Everything was fine for about 5 weeks, until I noticed one looked ill. So I started researching diseases and discovered that he most likely had NTD (his colors were very faded out, though he wasn't swimming funny and didn't have a curved spine yet). There is no real cure for NTD, so I euthanized the fish in hopes I could stop it from spreading to any of the other fish.

The problem is about every 3 weeks or so, I have another tetra with the same symptoms. I just had to put another one down today :(

I read that NTD is a very slow killer, but it just seems weird that it's just one fish at a time with so much time in between them. Has anyone else had any experience with NTD? Is this how it progresses normally? Or do I maybe have something else going on in this tank I should look into?
 
Oh I should add that I have some glowlight tetras that I bought from the same source that are in another tank and I've had zero problems with any of them being sick.
 
My neons got it too. They have died one by one over the last four months or so. I have two left. There are also rummynose, blackphantom and red eye tetras in the tank. As of right now it appears the disease has stopped. Nothing new in about a month.
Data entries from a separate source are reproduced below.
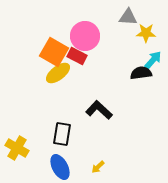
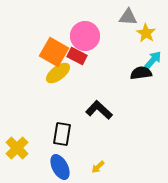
yellow star: rotated 30 degrees clockwise
yellow cross: rotated 15 degrees clockwise
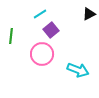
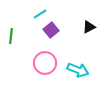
black triangle: moved 13 px down
pink circle: moved 3 px right, 9 px down
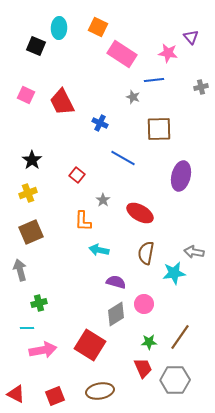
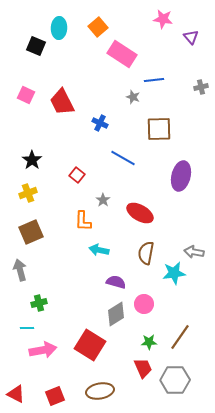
orange square at (98, 27): rotated 24 degrees clockwise
pink star at (168, 53): moved 5 px left, 34 px up
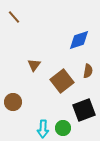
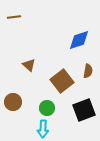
brown line: rotated 56 degrees counterclockwise
brown triangle: moved 5 px left; rotated 24 degrees counterclockwise
green circle: moved 16 px left, 20 px up
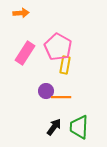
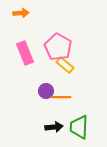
pink rectangle: rotated 55 degrees counterclockwise
yellow rectangle: rotated 60 degrees counterclockwise
black arrow: rotated 48 degrees clockwise
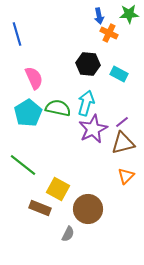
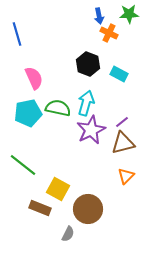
black hexagon: rotated 15 degrees clockwise
cyan pentagon: rotated 20 degrees clockwise
purple star: moved 2 px left, 1 px down
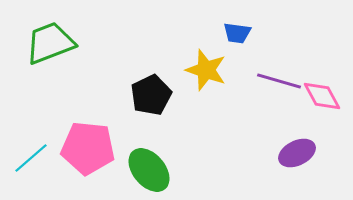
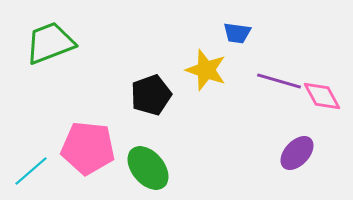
black pentagon: rotated 6 degrees clockwise
purple ellipse: rotated 21 degrees counterclockwise
cyan line: moved 13 px down
green ellipse: moved 1 px left, 2 px up
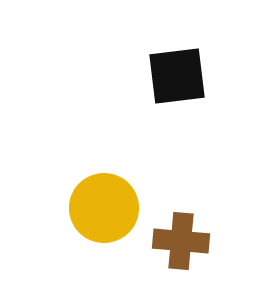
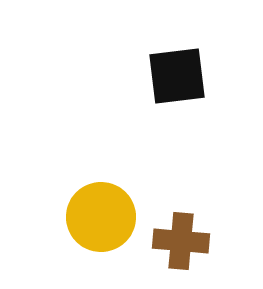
yellow circle: moved 3 px left, 9 px down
It appears to have no rhyme or reason to me.
 
When i got a school of glowlight tetras over a year ago, after the first month one came down with the classic symptoms of NTD:

-swam off by itself
-lost color
-head higher than tail

I put the fish down, did a huge water change, and the rest of the fish are OK. I have neons in there now with the glowlights, and they are all fine.
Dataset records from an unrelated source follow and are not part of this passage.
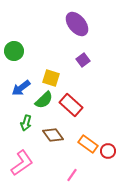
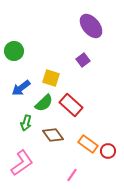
purple ellipse: moved 14 px right, 2 px down
green semicircle: moved 3 px down
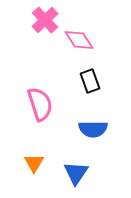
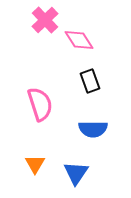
orange triangle: moved 1 px right, 1 px down
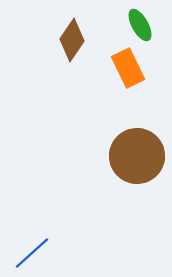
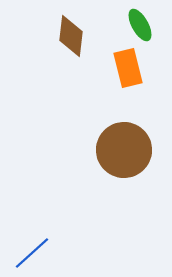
brown diamond: moved 1 px left, 4 px up; rotated 27 degrees counterclockwise
orange rectangle: rotated 12 degrees clockwise
brown circle: moved 13 px left, 6 px up
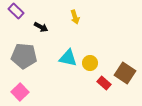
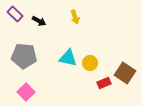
purple rectangle: moved 1 px left, 3 px down
black arrow: moved 2 px left, 6 px up
red rectangle: rotated 64 degrees counterclockwise
pink square: moved 6 px right
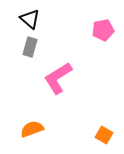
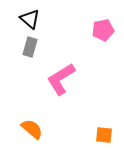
pink L-shape: moved 3 px right, 1 px down
orange semicircle: rotated 60 degrees clockwise
orange square: rotated 24 degrees counterclockwise
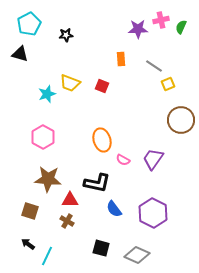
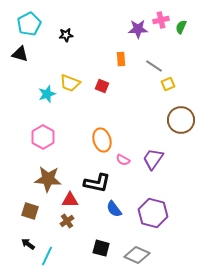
purple hexagon: rotated 12 degrees counterclockwise
brown cross: rotated 24 degrees clockwise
The moral? if your fish show the sytmoms of NTD there may still be hope for the others + quarantine your fish to avoid the problem!
 
Isolating and euthanizing the sufferersas you'all are doing is good practice, because the sporozoans are freed when the fishes' muscles soften after death. Maybe a scavenger could be infected from an infected corpse too.

So Pleistophora can die away if you keep removing the sick ones.

Has anyone read anything about how long a spore can remain infective in the substrate? Aquaria with Pleistophora should be kept quarantined-- for how long I wonder?